An argument for freedom
After being absolutely incorrigible for my holiday celebrations, I vowed to celebrate the next holiday, which happens to be Martin Luther King, Jr. Day. Hallmark doesn't have a section for this particular holiday, but for that matter it doesn't cover President's Day all that well either.
For the past week, I've pulled out the old books from my academic years and reread some of the words Dr. King.
King wrote about much more than race relations and the struggle for civil rights. He wrote about humanity and its potential. Guided by his background as a preacher, he had a wonderful way of dramatizing the issues of his generation.
"Today our very survival depends on our ability to stay awake, to adjust to new ideas, to remain vigilant and to face the challenge of change," he stated in his essay The World House.
And later in the same essay, "Together we must learn to live as brothers or together we will be forced to perish as fools".
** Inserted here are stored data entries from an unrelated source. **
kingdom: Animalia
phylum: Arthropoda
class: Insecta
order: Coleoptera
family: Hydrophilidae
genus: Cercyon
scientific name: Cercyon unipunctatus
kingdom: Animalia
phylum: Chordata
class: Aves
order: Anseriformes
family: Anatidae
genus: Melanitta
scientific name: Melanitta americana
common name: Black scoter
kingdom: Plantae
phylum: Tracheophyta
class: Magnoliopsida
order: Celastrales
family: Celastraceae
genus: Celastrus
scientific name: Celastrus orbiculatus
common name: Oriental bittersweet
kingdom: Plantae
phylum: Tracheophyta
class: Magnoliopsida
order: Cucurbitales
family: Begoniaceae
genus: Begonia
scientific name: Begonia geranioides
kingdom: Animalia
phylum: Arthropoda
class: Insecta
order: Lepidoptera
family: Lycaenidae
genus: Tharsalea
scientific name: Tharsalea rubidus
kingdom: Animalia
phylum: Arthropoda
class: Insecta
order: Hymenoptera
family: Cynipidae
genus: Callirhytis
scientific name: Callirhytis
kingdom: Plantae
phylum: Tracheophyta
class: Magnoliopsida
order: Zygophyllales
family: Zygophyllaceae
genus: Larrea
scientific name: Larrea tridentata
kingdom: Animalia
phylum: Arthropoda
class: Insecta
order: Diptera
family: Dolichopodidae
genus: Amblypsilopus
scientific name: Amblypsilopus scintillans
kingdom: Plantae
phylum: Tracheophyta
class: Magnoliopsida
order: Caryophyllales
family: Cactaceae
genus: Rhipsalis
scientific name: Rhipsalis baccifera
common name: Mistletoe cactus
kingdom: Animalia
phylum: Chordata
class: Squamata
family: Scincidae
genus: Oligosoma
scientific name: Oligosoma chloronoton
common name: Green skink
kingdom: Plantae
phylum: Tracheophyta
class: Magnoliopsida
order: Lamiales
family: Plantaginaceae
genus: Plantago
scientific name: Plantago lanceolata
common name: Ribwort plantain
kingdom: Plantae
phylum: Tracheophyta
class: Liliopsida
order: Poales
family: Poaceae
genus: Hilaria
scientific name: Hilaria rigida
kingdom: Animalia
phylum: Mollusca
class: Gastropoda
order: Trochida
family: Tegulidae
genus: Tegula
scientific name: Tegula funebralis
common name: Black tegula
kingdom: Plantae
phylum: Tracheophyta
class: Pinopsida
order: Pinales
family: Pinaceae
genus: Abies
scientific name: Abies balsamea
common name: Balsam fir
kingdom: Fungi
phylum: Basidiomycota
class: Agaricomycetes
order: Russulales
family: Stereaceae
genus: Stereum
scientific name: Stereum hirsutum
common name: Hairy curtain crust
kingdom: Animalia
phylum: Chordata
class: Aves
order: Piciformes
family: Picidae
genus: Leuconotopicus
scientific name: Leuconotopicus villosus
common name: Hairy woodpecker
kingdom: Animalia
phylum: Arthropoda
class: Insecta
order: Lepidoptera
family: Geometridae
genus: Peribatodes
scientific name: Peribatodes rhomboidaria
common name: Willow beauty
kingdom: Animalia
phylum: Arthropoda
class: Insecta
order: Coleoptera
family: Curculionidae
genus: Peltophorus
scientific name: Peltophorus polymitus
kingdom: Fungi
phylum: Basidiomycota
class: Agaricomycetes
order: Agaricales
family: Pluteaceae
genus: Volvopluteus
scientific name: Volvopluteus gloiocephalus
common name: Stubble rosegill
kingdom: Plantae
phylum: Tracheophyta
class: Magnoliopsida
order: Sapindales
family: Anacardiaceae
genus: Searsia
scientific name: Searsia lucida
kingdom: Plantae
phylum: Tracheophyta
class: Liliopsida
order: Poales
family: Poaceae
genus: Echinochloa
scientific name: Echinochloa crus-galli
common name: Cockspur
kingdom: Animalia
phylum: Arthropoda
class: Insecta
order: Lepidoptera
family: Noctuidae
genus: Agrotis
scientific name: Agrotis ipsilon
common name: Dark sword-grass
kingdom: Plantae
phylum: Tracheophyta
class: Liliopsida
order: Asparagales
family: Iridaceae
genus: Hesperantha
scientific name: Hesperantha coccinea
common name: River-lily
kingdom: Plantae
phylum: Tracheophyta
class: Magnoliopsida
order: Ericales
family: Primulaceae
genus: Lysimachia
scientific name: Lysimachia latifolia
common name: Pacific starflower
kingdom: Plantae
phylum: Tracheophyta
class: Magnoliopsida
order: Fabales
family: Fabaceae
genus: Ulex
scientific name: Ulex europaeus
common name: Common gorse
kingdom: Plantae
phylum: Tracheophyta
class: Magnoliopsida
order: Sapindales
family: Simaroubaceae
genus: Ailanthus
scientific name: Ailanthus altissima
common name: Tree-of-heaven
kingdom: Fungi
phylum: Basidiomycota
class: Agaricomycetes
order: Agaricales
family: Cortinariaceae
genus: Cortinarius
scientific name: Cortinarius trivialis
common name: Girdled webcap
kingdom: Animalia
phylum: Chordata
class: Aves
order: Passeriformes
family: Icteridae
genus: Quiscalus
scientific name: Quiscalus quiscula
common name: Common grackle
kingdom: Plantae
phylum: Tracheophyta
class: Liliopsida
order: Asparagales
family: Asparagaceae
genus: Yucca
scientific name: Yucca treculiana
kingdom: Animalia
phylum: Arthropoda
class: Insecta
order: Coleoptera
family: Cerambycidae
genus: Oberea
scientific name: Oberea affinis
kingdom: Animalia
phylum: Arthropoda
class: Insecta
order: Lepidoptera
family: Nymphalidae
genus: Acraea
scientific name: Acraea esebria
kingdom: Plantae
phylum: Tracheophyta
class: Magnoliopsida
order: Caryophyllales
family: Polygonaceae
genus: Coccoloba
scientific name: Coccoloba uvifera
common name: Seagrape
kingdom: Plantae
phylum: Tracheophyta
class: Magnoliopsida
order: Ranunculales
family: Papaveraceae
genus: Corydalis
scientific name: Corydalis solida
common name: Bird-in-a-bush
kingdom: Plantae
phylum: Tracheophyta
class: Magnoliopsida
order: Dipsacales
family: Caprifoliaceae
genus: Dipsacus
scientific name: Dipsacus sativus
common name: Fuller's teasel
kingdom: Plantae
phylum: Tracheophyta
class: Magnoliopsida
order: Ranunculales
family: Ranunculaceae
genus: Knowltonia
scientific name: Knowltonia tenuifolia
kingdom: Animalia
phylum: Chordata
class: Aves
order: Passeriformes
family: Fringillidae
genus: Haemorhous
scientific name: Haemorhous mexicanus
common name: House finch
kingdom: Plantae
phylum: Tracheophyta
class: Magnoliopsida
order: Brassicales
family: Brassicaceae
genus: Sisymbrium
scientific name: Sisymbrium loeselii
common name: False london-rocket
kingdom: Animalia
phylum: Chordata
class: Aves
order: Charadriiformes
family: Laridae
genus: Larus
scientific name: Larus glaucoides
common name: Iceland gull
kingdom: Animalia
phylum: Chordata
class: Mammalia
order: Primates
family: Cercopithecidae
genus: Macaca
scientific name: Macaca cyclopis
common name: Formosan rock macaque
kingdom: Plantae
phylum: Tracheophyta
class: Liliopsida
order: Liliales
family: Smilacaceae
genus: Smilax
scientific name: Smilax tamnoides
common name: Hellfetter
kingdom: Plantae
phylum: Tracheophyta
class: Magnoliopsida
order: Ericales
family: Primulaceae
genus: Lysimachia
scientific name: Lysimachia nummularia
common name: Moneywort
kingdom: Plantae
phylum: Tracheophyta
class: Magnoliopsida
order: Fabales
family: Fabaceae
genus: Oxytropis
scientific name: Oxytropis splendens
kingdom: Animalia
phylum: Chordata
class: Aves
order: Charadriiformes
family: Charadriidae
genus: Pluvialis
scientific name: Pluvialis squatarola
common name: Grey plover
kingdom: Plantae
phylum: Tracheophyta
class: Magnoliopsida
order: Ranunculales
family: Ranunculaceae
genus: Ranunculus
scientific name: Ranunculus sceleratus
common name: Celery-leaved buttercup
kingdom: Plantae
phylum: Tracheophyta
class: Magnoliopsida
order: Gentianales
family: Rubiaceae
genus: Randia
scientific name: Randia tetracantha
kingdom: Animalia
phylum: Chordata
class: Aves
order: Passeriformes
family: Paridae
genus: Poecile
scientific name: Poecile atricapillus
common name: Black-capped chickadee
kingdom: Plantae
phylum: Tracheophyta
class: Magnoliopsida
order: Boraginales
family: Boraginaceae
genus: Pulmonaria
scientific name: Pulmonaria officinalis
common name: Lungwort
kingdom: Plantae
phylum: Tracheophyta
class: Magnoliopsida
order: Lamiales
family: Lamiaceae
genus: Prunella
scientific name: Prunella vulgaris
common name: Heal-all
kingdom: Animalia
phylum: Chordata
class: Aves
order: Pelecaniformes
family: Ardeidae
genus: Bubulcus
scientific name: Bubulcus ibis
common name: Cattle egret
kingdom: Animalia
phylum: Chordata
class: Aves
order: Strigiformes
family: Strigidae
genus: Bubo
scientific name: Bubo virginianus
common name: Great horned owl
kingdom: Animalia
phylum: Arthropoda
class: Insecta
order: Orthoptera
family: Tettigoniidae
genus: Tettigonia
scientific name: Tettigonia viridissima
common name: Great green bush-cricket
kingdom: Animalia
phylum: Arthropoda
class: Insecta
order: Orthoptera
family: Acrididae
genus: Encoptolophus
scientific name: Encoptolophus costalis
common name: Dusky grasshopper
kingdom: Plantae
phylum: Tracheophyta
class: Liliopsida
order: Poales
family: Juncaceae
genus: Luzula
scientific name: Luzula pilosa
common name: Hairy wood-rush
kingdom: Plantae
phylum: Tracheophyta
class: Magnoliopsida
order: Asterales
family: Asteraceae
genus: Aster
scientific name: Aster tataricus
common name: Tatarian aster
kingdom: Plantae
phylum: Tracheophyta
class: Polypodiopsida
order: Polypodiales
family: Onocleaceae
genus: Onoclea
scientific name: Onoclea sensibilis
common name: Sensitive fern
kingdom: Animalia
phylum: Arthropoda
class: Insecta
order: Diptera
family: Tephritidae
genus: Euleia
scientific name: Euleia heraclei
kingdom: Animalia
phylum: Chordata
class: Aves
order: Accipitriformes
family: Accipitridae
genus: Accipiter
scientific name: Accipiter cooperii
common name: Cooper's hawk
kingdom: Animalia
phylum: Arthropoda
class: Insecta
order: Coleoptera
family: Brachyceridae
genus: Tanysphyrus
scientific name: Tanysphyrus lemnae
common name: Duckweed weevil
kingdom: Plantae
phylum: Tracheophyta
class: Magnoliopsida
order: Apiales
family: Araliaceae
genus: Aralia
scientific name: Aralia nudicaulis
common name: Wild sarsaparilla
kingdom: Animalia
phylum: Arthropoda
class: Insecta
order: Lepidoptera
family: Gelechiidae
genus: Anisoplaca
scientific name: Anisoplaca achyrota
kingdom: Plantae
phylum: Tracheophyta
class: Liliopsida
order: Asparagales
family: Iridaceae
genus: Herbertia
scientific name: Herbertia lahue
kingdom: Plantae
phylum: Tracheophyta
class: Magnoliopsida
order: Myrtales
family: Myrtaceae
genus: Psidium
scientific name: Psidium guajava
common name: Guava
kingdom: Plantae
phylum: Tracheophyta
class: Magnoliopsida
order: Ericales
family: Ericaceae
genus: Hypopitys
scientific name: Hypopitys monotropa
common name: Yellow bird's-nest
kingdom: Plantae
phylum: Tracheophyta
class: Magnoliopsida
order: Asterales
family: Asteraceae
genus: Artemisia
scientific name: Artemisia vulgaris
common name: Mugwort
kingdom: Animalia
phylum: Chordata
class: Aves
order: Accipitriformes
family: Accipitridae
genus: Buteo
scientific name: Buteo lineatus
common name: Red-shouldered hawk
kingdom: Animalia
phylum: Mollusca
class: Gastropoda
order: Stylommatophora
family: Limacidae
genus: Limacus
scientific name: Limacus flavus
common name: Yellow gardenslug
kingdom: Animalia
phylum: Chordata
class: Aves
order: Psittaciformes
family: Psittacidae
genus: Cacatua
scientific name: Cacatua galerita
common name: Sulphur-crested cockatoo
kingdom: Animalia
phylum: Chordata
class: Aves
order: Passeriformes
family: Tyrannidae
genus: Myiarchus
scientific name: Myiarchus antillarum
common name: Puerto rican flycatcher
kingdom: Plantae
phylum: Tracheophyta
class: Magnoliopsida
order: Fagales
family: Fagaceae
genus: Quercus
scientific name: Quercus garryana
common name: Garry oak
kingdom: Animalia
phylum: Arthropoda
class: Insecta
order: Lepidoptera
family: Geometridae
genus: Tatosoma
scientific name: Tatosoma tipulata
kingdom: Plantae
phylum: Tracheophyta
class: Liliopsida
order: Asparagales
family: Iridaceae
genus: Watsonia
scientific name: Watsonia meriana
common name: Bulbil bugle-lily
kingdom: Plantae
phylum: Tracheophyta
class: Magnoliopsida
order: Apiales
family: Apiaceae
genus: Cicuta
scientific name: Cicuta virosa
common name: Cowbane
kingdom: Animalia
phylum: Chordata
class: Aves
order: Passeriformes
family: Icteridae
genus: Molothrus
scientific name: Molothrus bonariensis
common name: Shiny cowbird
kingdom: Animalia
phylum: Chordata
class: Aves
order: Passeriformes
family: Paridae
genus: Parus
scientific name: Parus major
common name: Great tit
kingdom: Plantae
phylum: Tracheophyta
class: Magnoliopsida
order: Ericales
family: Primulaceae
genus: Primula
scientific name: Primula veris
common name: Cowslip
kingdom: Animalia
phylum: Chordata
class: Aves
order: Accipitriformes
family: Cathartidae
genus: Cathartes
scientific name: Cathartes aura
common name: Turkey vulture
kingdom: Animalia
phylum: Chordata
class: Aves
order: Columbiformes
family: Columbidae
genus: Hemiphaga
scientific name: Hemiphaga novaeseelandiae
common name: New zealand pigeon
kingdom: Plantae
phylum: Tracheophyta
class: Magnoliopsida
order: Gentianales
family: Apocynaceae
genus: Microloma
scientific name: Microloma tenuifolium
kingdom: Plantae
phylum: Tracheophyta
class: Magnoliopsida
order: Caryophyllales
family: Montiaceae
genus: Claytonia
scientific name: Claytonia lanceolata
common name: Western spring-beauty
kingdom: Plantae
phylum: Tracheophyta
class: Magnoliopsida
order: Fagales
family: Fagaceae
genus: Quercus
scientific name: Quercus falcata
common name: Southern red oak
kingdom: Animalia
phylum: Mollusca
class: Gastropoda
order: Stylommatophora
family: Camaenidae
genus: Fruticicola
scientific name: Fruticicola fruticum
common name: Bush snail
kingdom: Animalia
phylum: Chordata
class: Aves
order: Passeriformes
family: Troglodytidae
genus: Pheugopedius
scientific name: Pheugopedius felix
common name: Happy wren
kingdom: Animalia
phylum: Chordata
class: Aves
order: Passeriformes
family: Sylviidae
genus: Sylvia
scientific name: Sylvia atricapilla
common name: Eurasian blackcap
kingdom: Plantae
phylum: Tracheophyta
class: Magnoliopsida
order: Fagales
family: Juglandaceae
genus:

Though I read his books in college, it was only when I heard tapes of King preaching in church did I understand the real power of King's language. In the national spotlight, his speeches anchored the issues and causes of his day with the plain speech of a man who spoke the language and experience of real people. When he said, "I have a dream" he was simply stating his vision of a new tomorrow.
When he was preaching, he used another aspect of that same gift. Instead of preaching to the people "Be happy with who you are", Dr. King gave a sermon about the perils of wanting to be a Cadillac when you're a Ford.
There are many ways to make a point, and never one for subtlety, to make me see a point. And this past week of thinking about Martin Luther King, Jr. has brought to mind an argument from college that has never left my mind.
For a freshman English pre-requisite I took a Comparative Literature course where we read the book "Beloved" by Toni Morrison. The book chronicles the life of an escaped slave who takes the life of her child so that it won't be subjected to a life of slavery. The ghost of that child haunts the woman for the rest of her life.
During one class, we discussed the murder of the child. I was an opinionated girl that had lived a very sheltered life growing up in Salt Lake City, Utah. Not so different from a life that you might lead in Montana or anywhere in the West for that matter.
For a large portion of the class, I argued with an African-american woman about the morality of taking the child's life. I took the side that murder was inexcusable. I was surprised to find that the woman, her name escapes me now, was equally adamant that the murder was best understood as a way to spare her child the horrors of slavery. Years later, though I have forgotten the class, I cannot forget the argument. We argued loud and long, neither giving an inch.
Years later, as I attempt to find meaning about Martin Luther King, Jr. Day in Montana, the argument haunts me. Not for my moral argument, I could make that same argument again. But the pitch of my argument - the presumption that I was right, that I had some moral high hand.
Having aged and seen the world, I think I see her point. Right or wrong, some people are willing to pay any price for freedom (an argument I'm sure our forefathers in the Revolutionary War could make) . Which, if anything, makes me understand how precious freedom really is.
These days, I'm not sure what the argument was all about in the first place. It shouldn't have been about right or wrong, it should have been about understanding two viewpoints of one experience.
And it shouldn't take an argument to underscore that point.
Christine Hensleigh is the editor of the Whitefish Pilot.